A tragédia mais recente foi a da técnica de enfermagem Lenilda dos Santos, 50, encontrada morta no deserto após ser abandonada pelo grupo com quem tentou atravessar a fronteira. Calcula-se que um terço dos turistas que entram no país (cerca de 400 000 em 2019, antes da pandemia) viaja com a intenção de se bandear para os Estados Unidos. “As migrações econômicas são as mais preocupantes porque as pessoas que saem do Brasil a qualquer custo acabam não tendo condições de sobreviver nos países para onde vão”, diz Angela Tsatlogiannis, especialista em direito internacional. O roteiro dos coiotes, como são conhecidos os atravessadores, que chegam a cobrar 20 000 dólares no pacote de quem quer se aventurar em uma jornada com altas chances de fracasso, inclui entradas via Cidade do México ou Cancún — aqui, o turismo é apenas um álibi para quem quer vencer a primeira barreira dos agentes de fronteira.
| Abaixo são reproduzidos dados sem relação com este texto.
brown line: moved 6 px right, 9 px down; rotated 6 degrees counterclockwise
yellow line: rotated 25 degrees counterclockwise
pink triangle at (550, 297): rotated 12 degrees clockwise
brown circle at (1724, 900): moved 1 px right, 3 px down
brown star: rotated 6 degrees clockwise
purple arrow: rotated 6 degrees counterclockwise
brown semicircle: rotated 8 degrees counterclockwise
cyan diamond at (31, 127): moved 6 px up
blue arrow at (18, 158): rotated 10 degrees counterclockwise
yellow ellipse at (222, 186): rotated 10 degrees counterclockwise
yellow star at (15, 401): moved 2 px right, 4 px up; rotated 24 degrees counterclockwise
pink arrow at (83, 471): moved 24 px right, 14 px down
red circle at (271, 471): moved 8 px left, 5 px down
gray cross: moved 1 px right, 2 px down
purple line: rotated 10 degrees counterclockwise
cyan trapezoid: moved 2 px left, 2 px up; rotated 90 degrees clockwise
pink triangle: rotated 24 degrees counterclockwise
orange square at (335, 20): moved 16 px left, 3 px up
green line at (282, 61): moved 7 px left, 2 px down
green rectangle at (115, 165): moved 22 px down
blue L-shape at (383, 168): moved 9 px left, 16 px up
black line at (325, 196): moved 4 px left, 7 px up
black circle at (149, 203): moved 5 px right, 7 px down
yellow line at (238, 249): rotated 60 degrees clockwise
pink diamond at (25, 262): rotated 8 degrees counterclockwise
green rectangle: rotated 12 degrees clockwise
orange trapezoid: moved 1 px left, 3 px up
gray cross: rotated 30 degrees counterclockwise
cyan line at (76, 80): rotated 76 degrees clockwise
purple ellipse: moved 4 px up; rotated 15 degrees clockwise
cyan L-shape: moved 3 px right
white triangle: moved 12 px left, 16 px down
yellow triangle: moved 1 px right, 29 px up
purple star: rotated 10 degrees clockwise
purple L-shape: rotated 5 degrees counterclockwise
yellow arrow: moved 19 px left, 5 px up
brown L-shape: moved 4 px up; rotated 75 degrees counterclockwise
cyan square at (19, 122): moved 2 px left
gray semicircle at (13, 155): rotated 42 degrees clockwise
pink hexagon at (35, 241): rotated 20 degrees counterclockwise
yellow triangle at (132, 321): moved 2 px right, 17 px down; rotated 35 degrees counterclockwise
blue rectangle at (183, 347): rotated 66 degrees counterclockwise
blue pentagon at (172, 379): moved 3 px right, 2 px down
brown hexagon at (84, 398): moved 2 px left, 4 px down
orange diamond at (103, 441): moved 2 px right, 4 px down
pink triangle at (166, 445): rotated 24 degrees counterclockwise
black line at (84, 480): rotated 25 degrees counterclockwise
Muito embora a chegada do democrata Joe Biden tenha servido ao “marketing” dessas quadrilhas para atrair vítimas ao esquema de imigração ilegal, nada mudou na prática: os Estados Unidos não só retomaram as deportações em massa por via aérea como a Suprema Corte determinou o restabelecimento da política “Fique no México”, instituída por Donald Trump, em que os imigrantes são devolvidos ao país vizinho e precisam aguardar em território mexicano a improvável decisão sobre um pedido de asilo.
Pródigo em crises econômicas que dão impulso à busca de uma vida melhor lá fora, não é a primeira vez que o Brasil vive um boom de imigração. Nos anos 80, a década perdida marcada pela hiperinflação, intensificou-se a mudança de pessoas (boa parte ilegais) para os Estados Unidos. Foi nesse mesmo período que descendentes de japoneses fizeram o caminho inverso de seus antepassados e rumaram ao Japão, onde os dekasséguis, incentivados pelo governo, foram para suprir a necessidade de mão de obra na indústria do país e enviar dinheiro para os familiares que aqui ficavam. “Hoje, a insegurança política juntamente com a crise econômica criam uma certeza de que o Brasil não dá certo”, afirma Sueli Siqueira, professora da Universidade Vale do Rio Doce, de Governador Valadares (MG), um dos polos exportadores de imigrantes aos Estados Unidos. A desesperança atinge hoje tanto os mais humildes quanto as pessoas com mais recursos e é o motor que produz recordes de brasileiros vivendo mundo afora.